» **Bron**

* * * * * * *

Vanavond: ff zien.....

veel gezelligheid dame met je kinderen en kleinkind etc.... :Embarrassment:

----------


## Elisabeth9

Gisteren (dinsdag) at ik gekookte aardappelen met spercibonen en een tartaartje....

Vandaag: Pasta uit de vriezer wat ik al eens vers gemaakt heb...een makkie dus...en was je etentje leuk AnMa met de kinderen? dagggggggggg
gezellige dag....

----------


## anMa

Het etentje was gezellig en lekker
Vandaag eet ik taart en macaroni
Taart omdat dochter haar verjaardag viert
Morgen weer macaroni als er over is 
en zaterdag friet met kip
Zondag koude schotel en tomatensoep en 

maandag asperges en rollade aard puree
Alle dagen vla en fruit als toetje. Op paasdagen viennetta slagroom erbij 
En n kopje koffie toe
Misschien ga ik nog appeltaart bakken of anders n cake
Smul er wel van denk ik
Fijne paasdagen iedereen die dit leest

----------


## Elisabeth9

Fijne Paasdagen AnMa, en van harte Proficiat met je dochter....wat heerlijk dat je al precies weet wat je allemaal gaat eten...handig hoor? maar ja met een gezin doe je dat sneller!!!  :Wink:  appeltaart zelf bakken? zaligggggggggggg als je tijd hebt....

Vandaag eet ik hetzelfde als dinsdag....handig.... :Stick Out Tongue:

----------


## Mizzepi

Vandaag wordt het bij ons kippensoep, huzarensalade en stokbrood. Meestal op de vrijdag even gemakkelijk.

----------


## anMa

Macaroni van gisteren met n gebakken eitje erbij vla

----------


## Elisabeth9

Mizzepi: heerlijke maaltijd toch? en iets makkelijks is juist fijn...genieten, een mens moet soms al zoveel doen...smakelijk...

* * * * * * *

» **Aangeleverd materiaal**
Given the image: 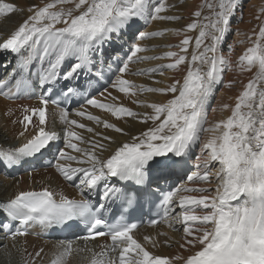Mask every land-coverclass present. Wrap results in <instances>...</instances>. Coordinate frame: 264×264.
<instances>
[{
  "label": "snow or ice",
  "instance_id": "obj_1",
  "mask_svg": "<svg viewBox=\"0 0 264 264\" xmlns=\"http://www.w3.org/2000/svg\"><path fill=\"white\" fill-rule=\"evenodd\" d=\"M66 4L74 7L66 9L63 7ZM240 4L241 0H205L202 7L208 9V15L202 16V12L197 11V22L186 29H199L190 55L188 47L192 39L185 36L177 46L183 54L169 51L164 57L140 56L150 50L135 43L129 49L130 55L115 64V57L105 59V47L137 21L177 19L161 15L168 11L164 0L155 3L153 0H51L44 7L29 8L32 14L0 44V50L18 54L12 72L0 80V94L12 98L13 90L19 94L35 86L43 92L38 97L39 107L23 106L25 114L21 123L25 128L20 136L25 135L29 125L34 129L33 134L19 147L0 149V156L14 165L21 158H32L55 147L56 170L65 180H78L75 187L81 191V198L70 199L60 194L57 199L56 193L47 187L40 191H21L7 202H0V212L7 217L0 221V229H5L12 239L27 235L26 226L32 223L60 230L83 225L87 234L79 239L85 241L108 235L111 244L104 246L102 252L84 249L92 252L91 264H264V22L257 26L258 32L253 29L255 39L249 36L252 46L236 62L240 72H251L253 68L256 72L237 97L231 115L205 127L209 99L223 73L232 68L231 61L220 54V45ZM18 11L23 9L0 0V17ZM163 34L139 33V38ZM205 40L211 42L205 43ZM21 49L26 54L21 55ZM231 50L230 46L229 52ZM69 58L73 62L61 72ZM156 59L172 62L133 74L163 75L165 68L176 71L185 65L182 80H174L165 87H147L124 78L131 62ZM45 60L47 67L43 64ZM35 61L40 62L42 70L35 73V81H32L30 66ZM107 73L115 76L109 81V87L129 98L144 93L171 94V98L162 103L134 99L133 103L139 107L152 110L151 113H138L119 104L118 97L110 92L107 95L111 102L87 96L86 105L108 112L116 119L129 117L152 124L104 157L102 154L109 151V146L101 141L112 142V138L71 118L72 115L125 134L121 127L83 107L74 113L69 108H62L60 120L65 128L61 137L54 128L47 127V110L49 104L60 103L59 99H50L59 81H78L83 75L85 84L91 87L104 81ZM82 91L87 88L81 90L65 83L59 96L68 103ZM223 108L228 109L229 105ZM77 129L98 139L86 138ZM202 133H211L203 143ZM61 139L63 148L57 145ZM197 144L201 152L197 160L203 163H198L196 171L185 179L205 184H211L214 179V189L171 182L172 177L187 165L190 152ZM112 178L118 180L119 185L109 183ZM101 188L103 191L99 192ZM93 192H99L98 198L92 197ZM116 201H122L120 217L124 216L125 209L142 208L146 202L163 214L169 227L181 224L185 242L179 247L189 255H155L134 238L136 224L106 220L103 213ZM9 221L18 222L20 227L12 230ZM144 241L153 247L157 245V241L149 236H145ZM57 249L51 264H68L74 250L73 242L61 241ZM42 251L36 256L39 257Z\"/></svg>",
  "mask_w": 264,
  "mask_h": 264
},
{
  "label": "bare ground",
  "instance_id": "obj_2",
  "mask_svg": "<svg viewBox=\"0 0 264 264\" xmlns=\"http://www.w3.org/2000/svg\"><path fill=\"white\" fill-rule=\"evenodd\" d=\"M6 2L15 4L18 8L23 9V11L13 13L8 17H0V44L6 41L19 25L32 14L28 10L29 8L32 6L44 7L47 3L51 2V0H6ZM153 2L155 3L157 0H153ZM164 2L168 7V11L161 15L174 16L177 17V19L137 21L136 24L132 25L119 39L114 38L111 45L105 47V59L108 60L115 57L116 60L114 61V64L119 63L121 59L130 55L129 49L135 43L150 50L146 53L139 54L140 56L147 55L164 57L169 51L183 54L180 53V48L177 46L180 45L185 36L192 39V43L188 47V53L190 55L194 50V42L199 34V29L194 31H186V29L189 24L197 22L195 13L199 11V9L202 12V16L208 15V10L202 7L203 3L205 4V0H164ZM179 2H181V4L177 5ZM63 7L67 9L74 7V5H64ZM238 9L239 13L237 12L235 17L231 18L230 30L228 36L225 38L226 44H223V41L220 45V54L231 61L232 68L223 73L221 82L216 85L214 93L209 99L206 109L208 124H206L205 127L224 120L231 115V109L235 106L237 97L244 90L245 85L256 72L255 68H253L251 72H240L237 69L236 62L239 56L242 55L248 47L252 46L249 36H252V38L255 39L253 29H256V32H258L259 29L257 26L264 22V0H249V3L240 5ZM257 16H260V19H257ZM60 26L61 25H58V27ZM177 30L180 31V34H176ZM155 32H162L164 34L160 36H147L143 39L139 38V33ZM210 42V40H205V43ZM230 46L232 49L231 52H229ZM4 61H12L10 50H0V62ZM72 62V58L67 59L64 62V67L61 72L65 71ZM171 62L170 59L131 62L129 64V72L124 75V78L137 85L165 87L168 84L173 83L174 80H182V77L185 75V65H181L180 69L176 71L165 68L163 69V75L154 74L151 77L148 75H134L133 73L140 70L155 68L159 65H166ZM154 81H160V83L157 84L154 83ZM108 92L113 96L118 97L119 104L138 113H151L152 110L150 108L139 107L136 103H133L134 99L162 103L171 98V94L163 95L159 93H144L138 97L129 98L115 89L108 87L107 92H104L103 95L100 94L97 99L101 102H111V98L107 95ZM6 97L7 96H0V149H14L21 146L26 141V138L32 133L31 128H28L25 135L20 136V132L24 131L25 128L24 123H21L20 121V118H23L25 114L23 106L30 108L38 106L39 103L27 100L10 102L6 100ZM224 105H229V108L224 109ZM15 108H17V110L13 111ZM90 112L93 115L99 116L103 120H107L108 122L121 127L125 133L122 134L111 129H105L102 125L98 126L91 121L77 119L72 115L71 118L77 119L89 127L95 128L97 132L103 133L112 138V142L101 141V143L109 146V151L102 154L104 157H107L117 146L130 141L132 136H138L152 126L151 122L145 124L138 119L129 117L116 119L115 117H112L110 113L104 112L100 109H91ZM12 113L14 123L10 124L7 122V118H9V115ZM60 114L61 112L55 110L50 111V127H53L62 137L65 126L60 120ZM77 131L86 138L98 139V137H93V134L87 133L83 129H77ZM210 136L211 133H202L201 143L207 141ZM57 145L58 147L63 148V139L58 141ZM80 146L87 147V145ZM67 151L71 152L70 149ZM55 153L56 148H51L48 157L42 158L40 162V165L46 162L47 165L52 166L51 169H39L36 173H31L27 169H23L13 177L1 173L0 200L12 199L21 191H39L45 187L56 193V197L63 194L71 199H80L81 191L75 186H70V181L65 180L56 170V160L54 159ZM73 154L75 155V153ZM200 155V147L199 144H197L190 152V158L188 159L187 165L178 172V175L172 177V181H175V183H183L188 187L214 189V179L211 184H205L198 181L189 182L185 179L187 175H191L196 171V165L198 163H203L202 160H197V157ZM216 167H219V165L217 164ZM109 183L115 184L112 180H110ZM86 192L87 191L85 190L84 195ZM177 211H179V209H177ZM182 227L181 224H175L174 227H169L168 223L165 221L157 228H142L137 232L136 238L138 241L144 243L145 247L155 255L172 257L177 254H183L187 256L189 255V252L179 247L180 244L185 242ZM41 235L42 230L40 229H32L28 235L24 237L17 236L15 239L4 236L0 233V249L1 246H3L0 250V259L2 260L0 264H51V261L54 258V253L58 251L57 245L60 242L44 240L41 238ZM145 236L152 237L156 240V247H153L151 243L145 242ZM107 245L106 240H96L92 242L74 241V250L68 258V264H91V260L93 259L92 252L84 249L94 250L99 253L102 252L104 246ZM40 250L43 251L41 252V255L37 257L36 253Z\"/></svg>",
  "mask_w": 264,
  "mask_h": 264
},
{
  "label": "rangeland",
  "instance_id": "obj_3",
  "mask_svg": "<svg viewBox=\"0 0 264 264\" xmlns=\"http://www.w3.org/2000/svg\"><path fill=\"white\" fill-rule=\"evenodd\" d=\"M246 3H249V0H241V4L240 5H243V4H246ZM181 4V2H179L177 5H180ZM72 4H66L65 6H71ZM203 5H204V3H203ZM207 9V8H206ZM208 10V9H207ZM199 11H201L200 9H199ZM239 13V9H237L236 11H235V14L236 13ZM240 13H243V12H240ZM235 14H234V16L233 17H235ZM228 36V33L226 34V37ZM225 37V38H226ZM225 43V39H224V42H223V44ZM226 44V43H225ZM11 104V103H10ZM14 109V108H13ZM12 110V109H11ZM17 110V108H15V110H13V111H16ZM10 117L9 118H7V122L8 123H10V124H13L14 122H13V113L11 114V115H9ZM7 124V123H6ZM8 125V124H7ZM3 248V246H1V249ZM0 249V250H1ZM2 262V260L0 259V263Z\"/></svg>",
  "mask_w": 264,
  "mask_h": 264
}]
</instances>
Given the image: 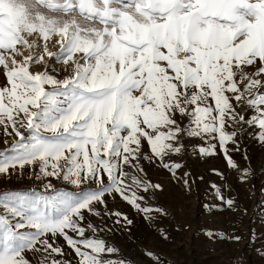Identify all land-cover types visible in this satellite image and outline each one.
<instances>
[{
  "label": "snow or ice",
  "instance_id": "1",
  "mask_svg": "<svg viewBox=\"0 0 264 264\" xmlns=\"http://www.w3.org/2000/svg\"><path fill=\"white\" fill-rule=\"evenodd\" d=\"M0 70V126L15 137L0 148V180L39 182L0 191V264H32L29 252L44 264H134L90 217L131 225L108 210L115 195L149 220L168 214L146 204L162 185L144 160L174 175L170 156L199 138L198 154L219 145L237 168L228 145L238 150L245 125L264 143V0H0Z\"/></svg>",
  "mask_w": 264,
  "mask_h": 264
},
{
  "label": "rangeland",
  "instance_id": "2",
  "mask_svg": "<svg viewBox=\"0 0 264 264\" xmlns=\"http://www.w3.org/2000/svg\"><path fill=\"white\" fill-rule=\"evenodd\" d=\"M55 39L49 41L52 51L58 50ZM43 67L40 65L35 70H43ZM57 68L60 76L71 71L70 68L64 71L63 65H57ZM3 82L4 76L0 70V84ZM242 114L247 120L253 111L249 109ZM11 131L9 128L8 132ZM5 139L11 143L15 137L6 136L4 127L0 126V148L5 146ZM205 144L206 141L199 138H187V150L169 158L171 162L182 165L174 175L159 162L143 161L147 177L152 183L162 185V190H156L146 204L153 208H164L167 215L154 213V219L149 220L119 195L106 197L110 212L119 211L132 220L131 225L122 223L117 226L113 216H103V220L90 217L94 224L113 229L100 235L119 250L115 256L134 264H157V257L159 264H264V143L253 135L252 128L245 125L238 136V150L231 143L228 145L237 168L229 166L219 145L214 155L198 154V147ZM143 150L150 151L147 143ZM242 174L247 178L242 179ZM185 179L189 182L190 190L184 183ZM52 182L66 190L71 188L70 185L60 184L55 178ZM212 185L220 187L226 196L235 198L238 207L230 209L221 206ZM33 186L39 187L34 177L20 180L13 177L7 183L0 180V191H27ZM209 233H215L216 237L225 233L241 239H219ZM57 243L68 254L64 258L75 257L63 239ZM149 250L155 255L150 257L147 254ZM27 255L32 264H44L45 257L41 253L29 252Z\"/></svg>",
  "mask_w": 264,
  "mask_h": 264
}]
</instances>
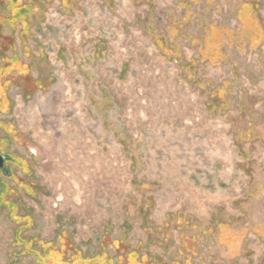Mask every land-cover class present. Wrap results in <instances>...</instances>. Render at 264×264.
Returning a JSON list of instances; mask_svg holds the SVG:
<instances>
[{"label": "rangeland", "instance_id": "1", "mask_svg": "<svg viewBox=\"0 0 264 264\" xmlns=\"http://www.w3.org/2000/svg\"><path fill=\"white\" fill-rule=\"evenodd\" d=\"M113 2L112 10L102 0H81L72 13L58 1L46 8L36 36L54 85L12 107L16 124L28 134L34 129L39 146L42 186L38 199L24 195L25 202L49 203V216L59 211L72 229L84 228L93 240L72 243L84 255L119 253L118 243L125 252L157 255L160 227L175 235L177 219L196 222L214 209L222 218L227 204L230 215L240 209L264 221L263 153L238 131L264 95V43L240 40L238 8L255 5L264 31V0H230L222 12L204 11L200 1L196 25L203 17L233 33L220 37L216 57L206 28L184 22L182 36L171 35L174 17L182 16L176 0H152L151 13L143 4ZM127 15L135 20H122ZM158 33L171 35L179 57L160 50ZM245 242L239 262L200 239L186 264H264V237L248 234ZM169 251L178 255L174 242Z\"/></svg>", "mask_w": 264, "mask_h": 264}, {"label": "crops", "instance_id": "2", "mask_svg": "<svg viewBox=\"0 0 264 264\" xmlns=\"http://www.w3.org/2000/svg\"><path fill=\"white\" fill-rule=\"evenodd\" d=\"M54 1L60 2L67 13L79 10L81 2V0H0V154L4 157L5 167L4 170H0V264H186L192 261L190 254H196V244L200 239L215 241L223 247L229 259L240 260L239 257L245 255L248 249L245 242L248 234L263 239L264 221L256 222L257 217L253 218L240 209L236 216L230 215L232 204L223 206L226 208L223 210L226 214L222 218L217 215L219 213H215L220 211L214 209L196 222L184 218L177 219L174 225L175 235H172V231L170 234L160 227L161 237L156 241L158 249H155L160 253L157 255L145 253L146 251L125 252L119 243L116 245L119 253L116 251V254L112 255L107 253V250H101L92 255H84L79 247L72 245V243L87 245L89 239L93 240L84 228L72 229L70 221L63 218L59 211L54 216H49L48 213L51 211L49 203L25 202L24 195L33 196L34 200L38 199L37 188L38 185L42 186L40 182L38 183L40 172L36 167L39 146L34 129L28 134V129L24 131L18 121L16 124L12 117L15 115L12 107L14 102L18 103L21 99L37 100L44 90L54 85L55 76L36 36L41 33L40 24L46 8ZM102 1L109 9H113V0ZM128 1L133 5L143 4L147 13H151L152 0ZM176 1L182 7V16L179 19L174 17L177 25L169 29L173 30L174 34L171 35L175 40L177 36H182L183 31L180 29L184 27V22L192 24L198 22V15L195 16L194 10L197 12L201 0ZM229 1L205 0L207 6L204 11L212 8V11L222 12L224 5L229 4ZM256 10L255 5L243 2L238 8L243 26L239 31L240 40L246 37L243 41L248 40L253 46L264 43V31L259 25ZM171 14L173 13L168 16L172 18ZM124 19L131 22L135 17L127 15L122 20ZM198 25L208 30L206 40L209 39L208 43L213 45L211 51L213 57L219 54L215 46L219 44L223 34L233 39L230 30L220 31L216 25L208 26L203 17L197 25L195 24L197 30ZM158 34L155 43L160 50L172 57H179L177 43H173L171 35ZM65 57V54L61 56L62 60ZM260 107L255 108L253 115L246 116L249 117L248 126L246 125L244 129L239 128L238 131L241 133L240 137L256 142L255 147L263 153L261 162L264 163V95ZM246 146L250 148L251 145ZM21 148H25L26 152L22 153ZM159 226L165 225L162 223ZM151 228L155 227L151 225ZM150 238L147 233L145 240ZM172 242L177 248L178 255H172L169 251ZM74 247L79 253H70ZM249 248L251 250V247ZM255 257L258 259V255ZM154 259L163 262L151 261ZM241 261L242 259L239 262Z\"/></svg>", "mask_w": 264, "mask_h": 264}, {"label": "water", "instance_id": "3", "mask_svg": "<svg viewBox=\"0 0 264 264\" xmlns=\"http://www.w3.org/2000/svg\"><path fill=\"white\" fill-rule=\"evenodd\" d=\"M4 157L0 154V170H4Z\"/></svg>", "mask_w": 264, "mask_h": 264}]
</instances>
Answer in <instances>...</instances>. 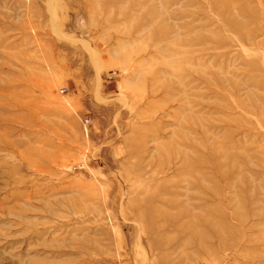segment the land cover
<instances>
[{"label":"rangeland","instance_id":"rangeland-1","mask_svg":"<svg viewBox=\"0 0 264 264\" xmlns=\"http://www.w3.org/2000/svg\"><path fill=\"white\" fill-rule=\"evenodd\" d=\"M0 264H264V0H0Z\"/></svg>","mask_w":264,"mask_h":264},{"label":"built area","instance_id":"built-area-1","mask_svg":"<svg viewBox=\"0 0 264 264\" xmlns=\"http://www.w3.org/2000/svg\"><path fill=\"white\" fill-rule=\"evenodd\" d=\"M82 123H83V130L86 136L90 135V129L92 127L93 124V118L89 115H86L83 119H82ZM81 167H84V163H82Z\"/></svg>","mask_w":264,"mask_h":264},{"label":"crops","instance_id":"crops-1","mask_svg":"<svg viewBox=\"0 0 264 264\" xmlns=\"http://www.w3.org/2000/svg\"><path fill=\"white\" fill-rule=\"evenodd\" d=\"M92 116H93V115H92ZM92 116H91V117H92ZM94 118H95V119L93 120V127H94V123H95L97 120H99V119L96 118L95 116H94Z\"/></svg>","mask_w":264,"mask_h":264}]
</instances>
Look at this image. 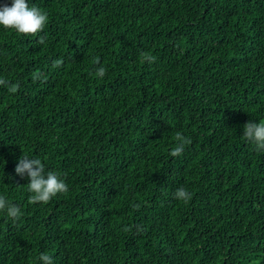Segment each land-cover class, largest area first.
<instances>
[{
	"label": "trees",
	"instance_id": "1",
	"mask_svg": "<svg viewBox=\"0 0 264 264\" xmlns=\"http://www.w3.org/2000/svg\"><path fill=\"white\" fill-rule=\"evenodd\" d=\"M28 3L41 33L0 27V78L19 85L0 86V196L21 210L0 212V264H264V152L242 137L264 122V0ZM24 156L68 192L30 203Z\"/></svg>",
	"mask_w": 264,
	"mask_h": 264
},
{
	"label": "clouds",
	"instance_id": "2",
	"mask_svg": "<svg viewBox=\"0 0 264 264\" xmlns=\"http://www.w3.org/2000/svg\"><path fill=\"white\" fill-rule=\"evenodd\" d=\"M48 23V13L42 9L29 6L28 0H11V6L8 4L0 5V27L4 30H14L18 35H33L36 36L43 31ZM46 37L40 36L37 40L38 44H45ZM142 62L154 63L155 57L148 53H141ZM96 64L99 60L96 59ZM64 64L63 58H58L53 62L54 68L62 67ZM106 69L100 66L95 71L97 78L103 79L106 75ZM36 79H40L37 75ZM0 86L7 87L8 91L15 94L19 90L18 84H10L8 80L0 78ZM243 139L254 146V150L264 152V122L255 123L251 120L243 126ZM176 141L175 147L170 151L171 157H180L187 145L191 144V139L184 136L181 132H177L174 137ZM15 175L21 178L27 176L29 183L27 188L29 193V202L32 204L41 203L47 204L58 194H66L68 185L65 179L58 172L47 171L39 158H29L27 156L20 157L15 169ZM174 198L183 202H188L192 199V194L184 187H180L174 193ZM134 208L138 205H133ZM0 212H5L7 217L13 222L21 217L20 208L9 203L4 197L0 196ZM136 232L143 231L141 225H135ZM125 231H131V227L125 228ZM39 264H54L53 258L45 253L38 256Z\"/></svg>",
	"mask_w": 264,
	"mask_h": 264
}]
</instances>
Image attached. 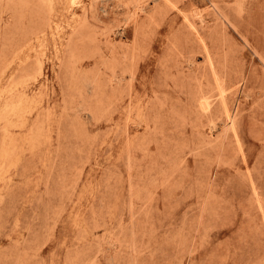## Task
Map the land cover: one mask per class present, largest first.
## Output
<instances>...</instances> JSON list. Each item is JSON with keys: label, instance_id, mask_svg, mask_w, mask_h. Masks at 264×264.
Listing matches in <instances>:
<instances>
[{"label": "rangeland", "instance_id": "rangeland-1", "mask_svg": "<svg viewBox=\"0 0 264 264\" xmlns=\"http://www.w3.org/2000/svg\"><path fill=\"white\" fill-rule=\"evenodd\" d=\"M0 264H264V0H0Z\"/></svg>", "mask_w": 264, "mask_h": 264}]
</instances>
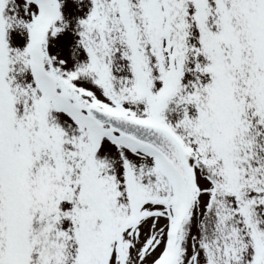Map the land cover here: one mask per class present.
Here are the masks:
<instances>
[{"label": "snow or ice", "instance_id": "6c2138e0", "mask_svg": "<svg viewBox=\"0 0 264 264\" xmlns=\"http://www.w3.org/2000/svg\"><path fill=\"white\" fill-rule=\"evenodd\" d=\"M0 264H264V0H0Z\"/></svg>", "mask_w": 264, "mask_h": 264}]
</instances>
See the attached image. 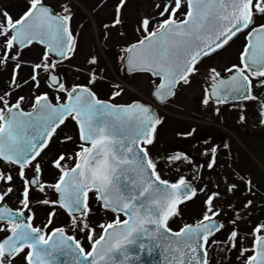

* * * * * * *

» **Opdracht**
Beantwoord deze vragen over het forumgesprek over het avondeten:
1. Wat at Elisabeth9 op dinsdag?
2. Waarom eet anMa vandaag taart?
3. Wat staat er vandaag bij Mizzepi op het menu?

» **Uitwerking**
1. Gekookte aardappelen met spercibonen en een tartaartje.
2. Omdat haar dochter haar verjaardag viert.
3. Kippensoep, huzarensalade en stokbrood.